Pour plusieurs, All Lives Matter est un mouvement pro-blanc qui prend à contrepied le slogan Black Lives Matter, une incarnation de la grogne de la communauté noire américaine envers le racisme et le profilage racial à son endroit.
Pris à parti par différents internautes, M. Lisée a reconnu après un court débat qu'il était «dans l'erreur au sujet des Tenors». Il a même fait amende honorable auprès de ses lecteurs anglophones. «I really blew it about the Tenors! Sorry about that.»
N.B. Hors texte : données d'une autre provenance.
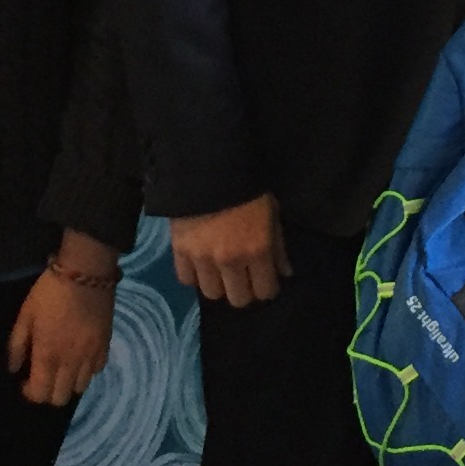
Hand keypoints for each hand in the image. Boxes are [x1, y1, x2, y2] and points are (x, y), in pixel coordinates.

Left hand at [7, 234, 120, 406]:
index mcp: (48, 355)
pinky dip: (86, 371)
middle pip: (61, 399)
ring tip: (61, 367)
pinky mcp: (105, 346)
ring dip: (67, 383)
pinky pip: (96, 371)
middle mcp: (71, 362)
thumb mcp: (25, 315)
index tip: (24, 380)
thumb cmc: (49, 292)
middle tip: (42, 375)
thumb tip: (13, 369)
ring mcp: (91, 356)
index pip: (40, 394)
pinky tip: (78, 357)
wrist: (86, 272)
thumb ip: (16, 345)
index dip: (29, 393)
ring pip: (80, 388)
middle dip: (48, 393)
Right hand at [170, 193, 288, 307]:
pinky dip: (194, 275)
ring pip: (211, 293)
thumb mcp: (271, 213)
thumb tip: (284, 274)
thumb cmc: (247, 188)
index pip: (265, 292)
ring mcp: (203, 258)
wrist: (208, 166)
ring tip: (219, 270)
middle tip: (242, 276)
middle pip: (238, 299)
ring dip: (218, 284)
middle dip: (243, 290)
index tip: (264, 279)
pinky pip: (186, 279)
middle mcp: (230, 261)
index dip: (266, 287)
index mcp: (257, 250)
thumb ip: (278, 247)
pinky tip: (200, 263)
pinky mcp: (179, 251)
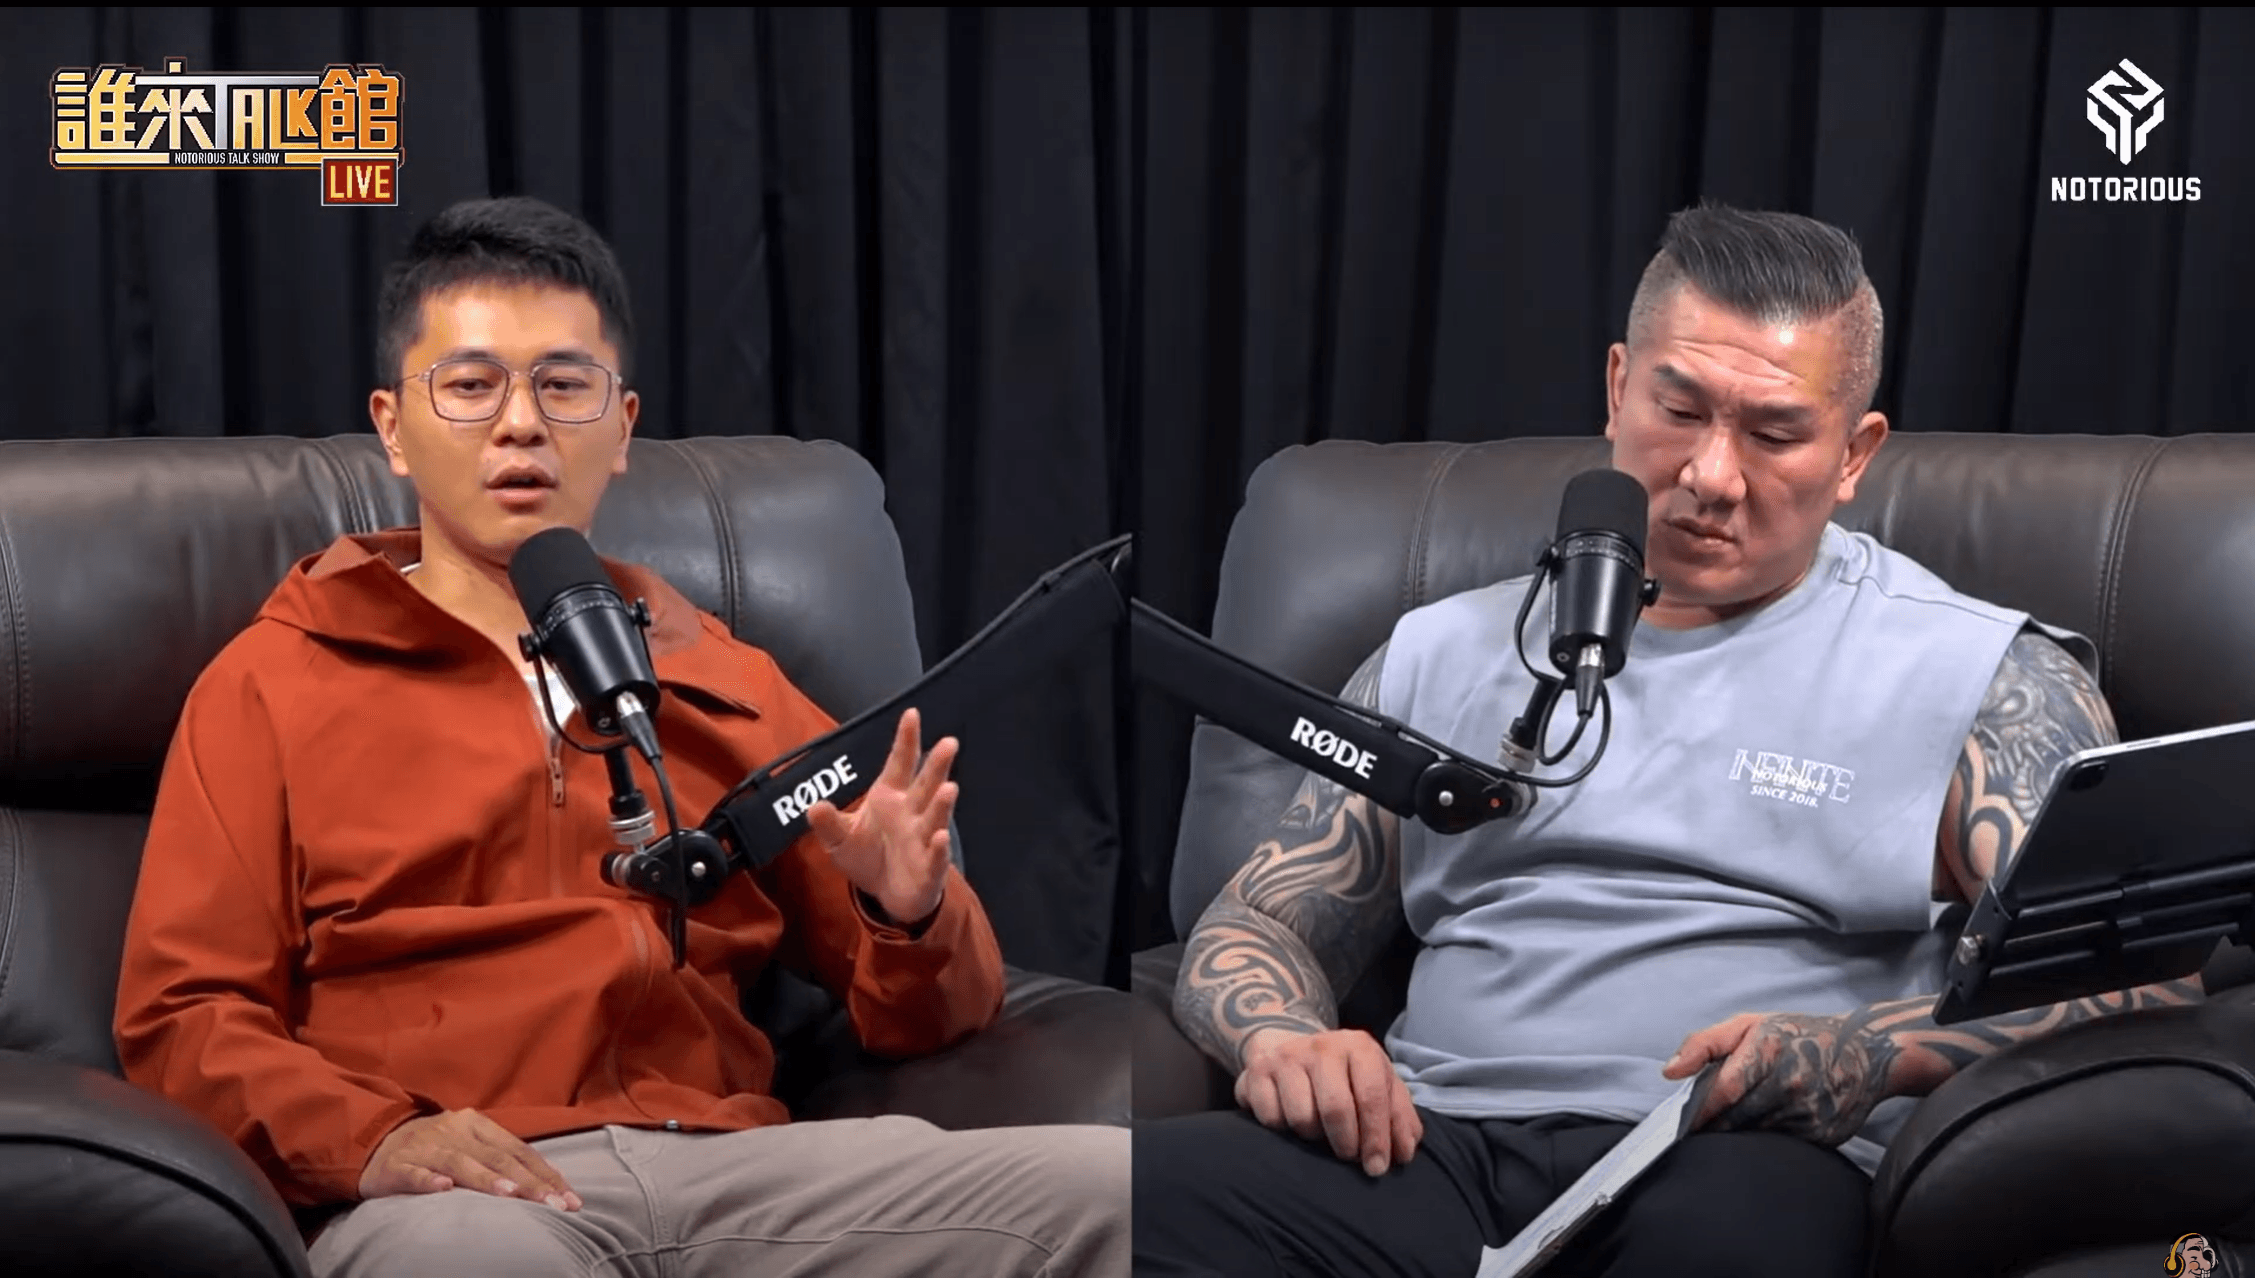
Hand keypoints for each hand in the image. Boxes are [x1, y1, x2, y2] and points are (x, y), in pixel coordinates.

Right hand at [358, 1109, 582, 1210]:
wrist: (374, 1143)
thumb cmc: (436, 1149)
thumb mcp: (471, 1145)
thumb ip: (504, 1159)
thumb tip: (550, 1183)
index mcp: (477, 1125)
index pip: (520, 1150)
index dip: (546, 1174)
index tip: (570, 1199)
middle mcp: (454, 1132)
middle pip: (498, 1157)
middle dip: (529, 1182)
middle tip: (554, 1205)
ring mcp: (424, 1147)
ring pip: (459, 1162)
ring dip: (486, 1178)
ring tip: (511, 1194)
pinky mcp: (396, 1166)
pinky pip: (414, 1173)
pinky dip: (428, 1181)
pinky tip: (443, 1190)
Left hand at [805, 707, 958, 924]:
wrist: (886, 893)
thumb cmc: (868, 856)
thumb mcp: (840, 840)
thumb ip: (828, 823)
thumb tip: (814, 806)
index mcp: (890, 797)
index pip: (900, 763)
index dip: (906, 739)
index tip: (911, 714)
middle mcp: (912, 812)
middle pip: (926, 784)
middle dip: (937, 765)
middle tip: (949, 743)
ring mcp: (923, 838)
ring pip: (935, 816)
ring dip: (941, 803)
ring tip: (948, 788)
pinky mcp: (930, 866)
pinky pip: (936, 856)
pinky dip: (939, 848)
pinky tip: (940, 838)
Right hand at [1236, 1027, 1423, 1176]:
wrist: (1293, 1047)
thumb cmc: (1346, 1076)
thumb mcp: (1379, 1085)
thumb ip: (1398, 1117)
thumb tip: (1404, 1152)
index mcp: (1359, 1047)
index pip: (1372, 1096)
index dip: (1377, 1137)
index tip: (1377, 1167)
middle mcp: (1322, 1046)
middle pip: (1336, 1108)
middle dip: (1347, 1145)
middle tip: (1350, 1158)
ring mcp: (1286, 1057)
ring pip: (1301, 1118)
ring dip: (1314, 1137)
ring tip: (1320, 1133)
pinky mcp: (1256, 1072)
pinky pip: (1271, 1119)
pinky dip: (1283, 1130)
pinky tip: (1291, 1123)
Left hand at [1664, 1011, 1899, 1145]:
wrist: (1864, 1052)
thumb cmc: (1796, 1035)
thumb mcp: (1748, 1025)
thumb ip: (1704, 1044)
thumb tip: (1670, 1072)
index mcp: (1768, 1050)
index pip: (1723, 1089)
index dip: (1699, 1110)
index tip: (1682, 1122)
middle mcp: (1789, 1082)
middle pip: (1735, 1118)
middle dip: (1714, 1123)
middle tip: (1703, 1124)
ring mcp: (1808, 1111)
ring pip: (1754, 1134)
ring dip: (1738, 1133)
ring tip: (1734, 1121)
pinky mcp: (1822, 1135)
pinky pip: (1779, 1144)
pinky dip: (1765, 1138)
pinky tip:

Contacté par Le Soleil, le candidat à la chefferie a d'abord rechigné à commenter. «Tout est là», a-t-il dit, invoquant le manque de sommeil. «Je comprends très bien, a-t-il ajouté. J'ai fait une gaffe. Je l'ai corrigée. C'est tout.»
Étonné que le faux-pas puisse justifier la rédaction d'un article, le député de Rosemont a été plus loin. «C'est sûr que j'appuie Black Lives Matter depuis le début, a indiqué M. Lisée. Je suis au courant de la controverse. Je suis de très près la politique américaine. Je suis très sensible aussi aux victimes policières de Dallas. Je suis très peiné par la spirale de violence.»
Il peine à expliquer ce qui l'a amené à rédiger le gazouillis controversé. «Sur les Tenors, j'ai... Comment dire... Je me suis trompé. Je n'ai pas correctement lu... J'ai tweeté trop vite. J'ai tweeté plus vite que ma réflexion. Voilà.»
L'intention de base part de la volonté d'exprimer sa sympathie envers tous ceux qui sont victimes de violence. «C'est un petit peu ça, affirme M. Lisée. Mais j'aurais dû m'attacher davantage au contexte, au poids des mots. Je ne me suis pas correctement informé sur le contexte. Donc, on me l'a signalé... Ça fait partie de la vie.»